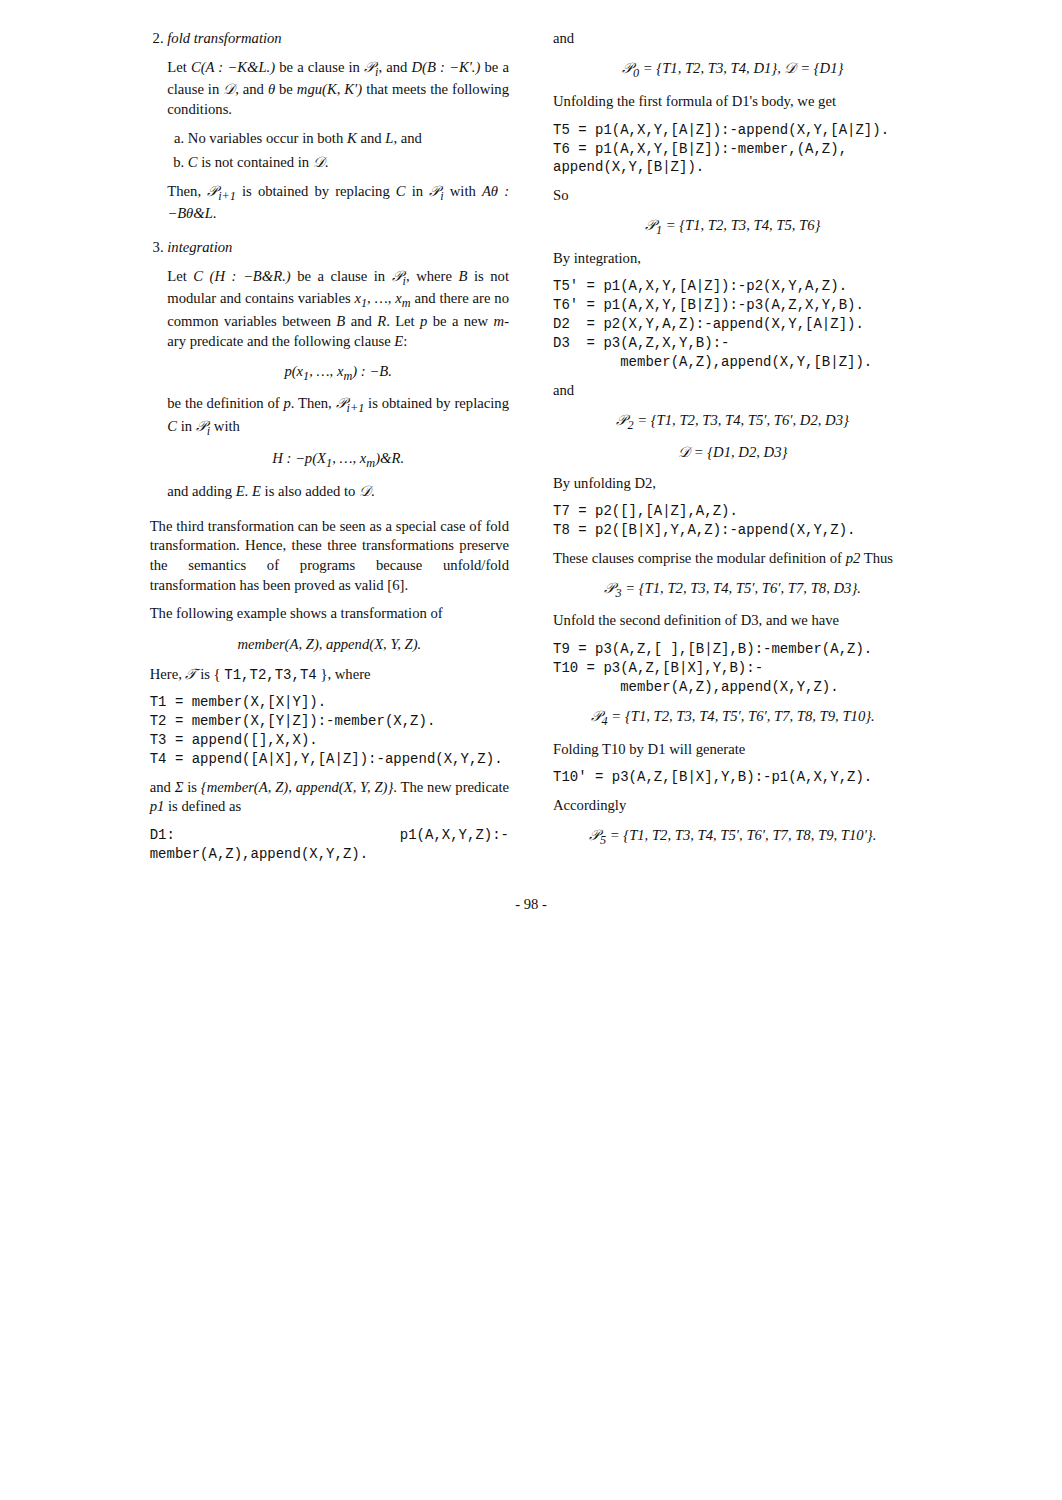fold transformation
Let C(A : −K&L.) be a clause in 𝒫i, and D(B : −K′.) be a clause in 𝒟, and θ be mgu(K, K′) that meets the following conditions.
No variables occur in both K and L, and
C is not contained in 𝒟.
Then, 𝒫i+1 is obtained by replacing C in 𝒫i with Aθ : −Bθ&L.
integration
Let C (H : −B&R.) be a clause in 𝒫i, where B is not modular and contains variables x1, …, xm and there are no common variables between B and R. Let p be a new m-ary predicate and the following clause E:
p(x1, …, xm) : −B.
be the definition of p. Then, 𝒫i+1 is obtained by replacing C in 𝒫i with
H : −p(X1, …, xm)&R.
and adding E. E is also added to 𝒟.
The third transformation can be seen as a special case of fold transformation. Hence, these three transformations preserve the semantics of programs because unfold/fold transformation has been proved as valid [6].
The following example shows a transformation of
member(A, Z), append(X, Y, Z).
Here, 𝒯 is { T1,T2,T3,T4 }, where
T1 = member(X,[X|Y]).
T2 = member(X,[Y|Z]):-member(X,Z).
T3 = append([],X,X).
T4 = append([A|X],Y,[A|Z]):-append(X,Y,Z).
and Σ is {member(A, Z), append(X, Y, Z)}. The new predicate p1 is defined as
D1: p1(A,X,Y,Z):-member(A,Z),append(X,Y,Z).
and
𝒫0 = {T1, T2, T3, T4, D1}, 𝒟 = {D1}
Unfolding the first formula of D1's body, we get
T5 = p1(A,X,Y,[A|Z]):-append(X,Y,[A|Z]).
T6 = p1(A,X,Y,[B|Z]):-member,(A,Z),
append(X,Y,[B|Z]).
So
𝒫1 = {T1, T2, T3, T4, T5, T6}
By integration,
T5' = p1(A,X,Y,[A|Z]):-p2(X,Y,A,Z).
T6' = p1(A,X,Y,[B|Z]):-p3(A,Z,X,Y,B).
D2  = p2(X,Y,A,Z):-append(X,Y,[A|Z]).
D3  = p3(A,Z,X,Y,B):-
        member(A,Z),append(X,Y,[B|Z]).
and
𝒫2 = {T1, T2, T3, T4, T5′, T6′, D2, D3}
𝒟 = {D1, D2, D3}
By unfolding D2,
T7 = p2([],[A|Z],A,Z).
T8 = p2([B|X],Y,A,Z):-append(X,Y,Z).
These clauses comprise the modular definition of p2 Thus
𝒫3 = {T1, T2, T3, T4, T5′, T6′, T7, T8, D3}.
Unfold the second definition of D3, and we have
T9 = p3(A,Z,[ ],[B|Z],B):-member(A,Z).
T10 = p3(A,Z,[B|X],Y,B):-
        member(A,Z),append(X,Y,Z).
𝒫4 = {T1, T2, T3, T4, T5′, T6′, T7, T8, T9, T10}.
Folding T10 by D1 will generate
T10' = p3(A,Z,[B|X],Y,B):-p1(A,X,Y,Z).
Accordingly
𝒫5 = {T1, T2, T3, T4, T5′, T6′, T7, T8, T9, T10′}.
- 98 -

▶ _ACTIVITY_
Lines of the material in which the word "with" occurs are to be copied out.

▶ _EXERCISE SOLUTION_
Then, 𝒫i+1 is obtained by replacing C in 𝒫i with Aθ : −Bθ&L.
be the definition of p. Then, 𝒫i+1 is obtained by replacing C in 𝒫i with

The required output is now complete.